[Items from a data source]

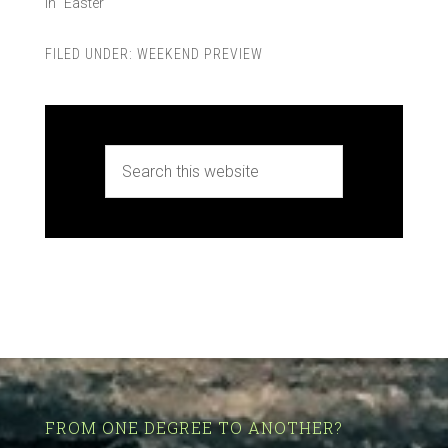
In "Easter"
FILED UNDER:
WEEKEND PREVIEW
FROM ONE DEGREE TO ANOTHER?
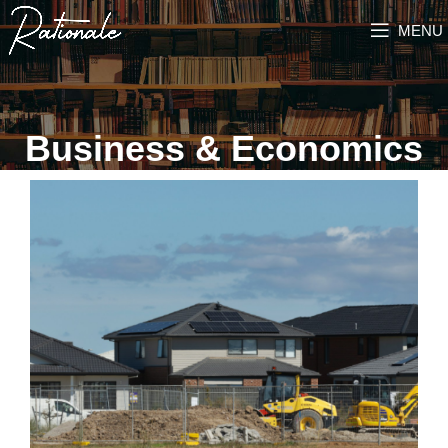
MENU
Business & Economics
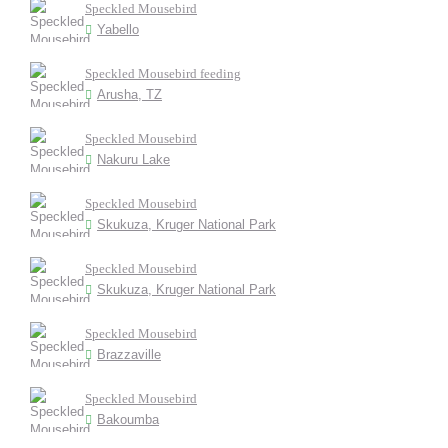
Speckled Mousebird
Yabello
Speckled Mousebird feeding
Arusha, TZ
Speckled Mousebird
Nakuru Lake
Speckled Mousebird
Skukuza, Kruger National Park
Speckled Mousebird
Skukuza, Kruger National Park
Speckled Mousebird
Brazzaville
Speckled Mousebird
Bakoumba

__What is being asked__
Repeat all of the entries above word for word and omit the pictures.

__Result for this task__
In "Easter"
FILED UNDER:
WEEKEND PREVIEW
FROM ONE DEGREE TO ANOTHER?
MENU
Business & Economics
Speckled Mousebird
Yabello
Speckled Mousebird feeding
Arusha, TZ
Speckled Mousebird
Nakuru Lake
Speckled Mousebird
Skukuza, Kruger National Park
Speckled Mousebird
Skukuza, Kruger National Park
Speckled Mousebird
Brazzaville
Speckled Mousebird
Bakoumba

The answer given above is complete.